◆ **What the task requires**
Check every line of the data below for the string "none", and copy the ones that hold it.

(Data records)
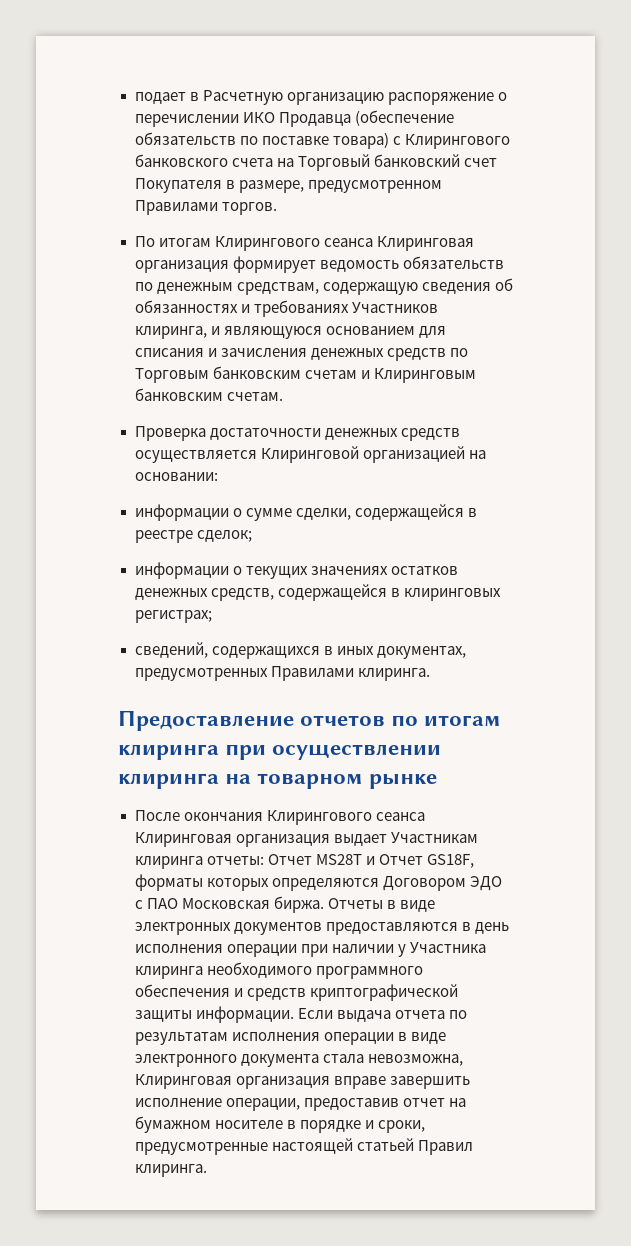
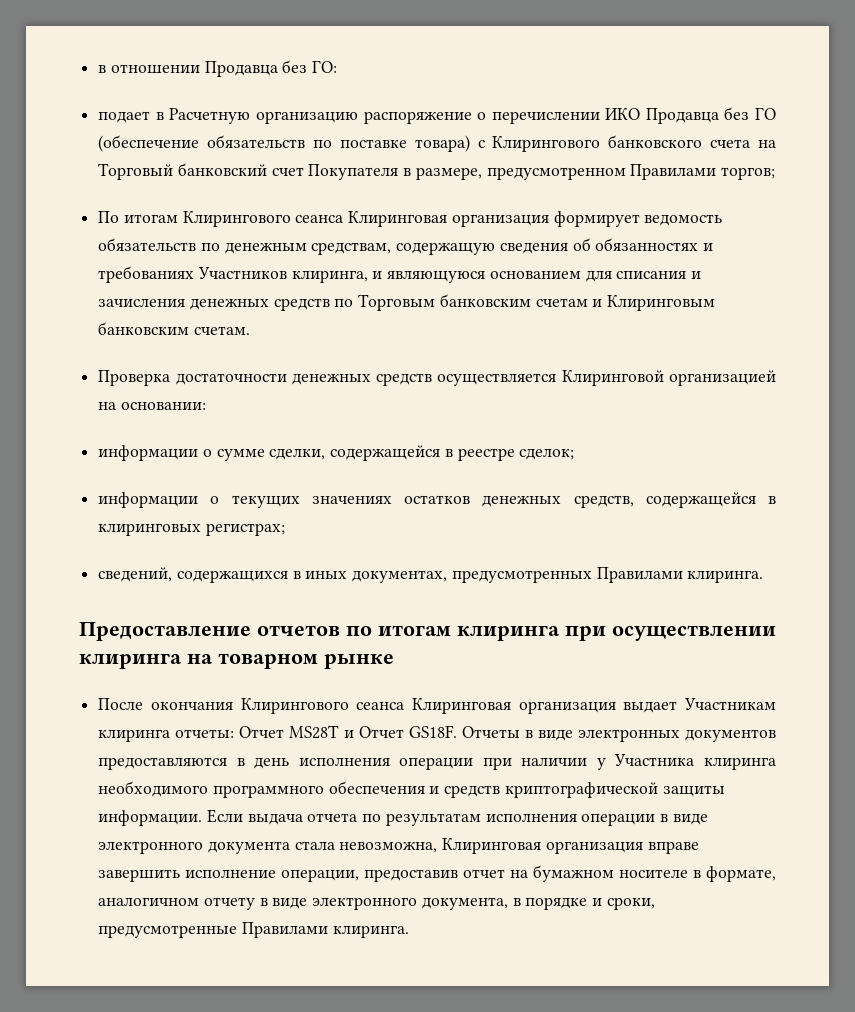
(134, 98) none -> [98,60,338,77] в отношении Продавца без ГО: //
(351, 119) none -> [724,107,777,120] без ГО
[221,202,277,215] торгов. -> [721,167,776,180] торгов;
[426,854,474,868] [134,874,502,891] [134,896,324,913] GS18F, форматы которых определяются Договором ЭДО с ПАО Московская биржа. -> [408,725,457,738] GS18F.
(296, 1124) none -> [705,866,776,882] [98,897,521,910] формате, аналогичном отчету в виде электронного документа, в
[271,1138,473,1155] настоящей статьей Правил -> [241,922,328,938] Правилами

◆ **Solution to this task**
(134, 98) none -> [98,60,338,77] в отношении Продавца без ГО: //
(351, 119) none -> [724,107,777,120] без ГО
(296, 1124) none -> [705,866,776,882] [98,897,521,910] формате, аналогичном отчету в виде электронного документа, в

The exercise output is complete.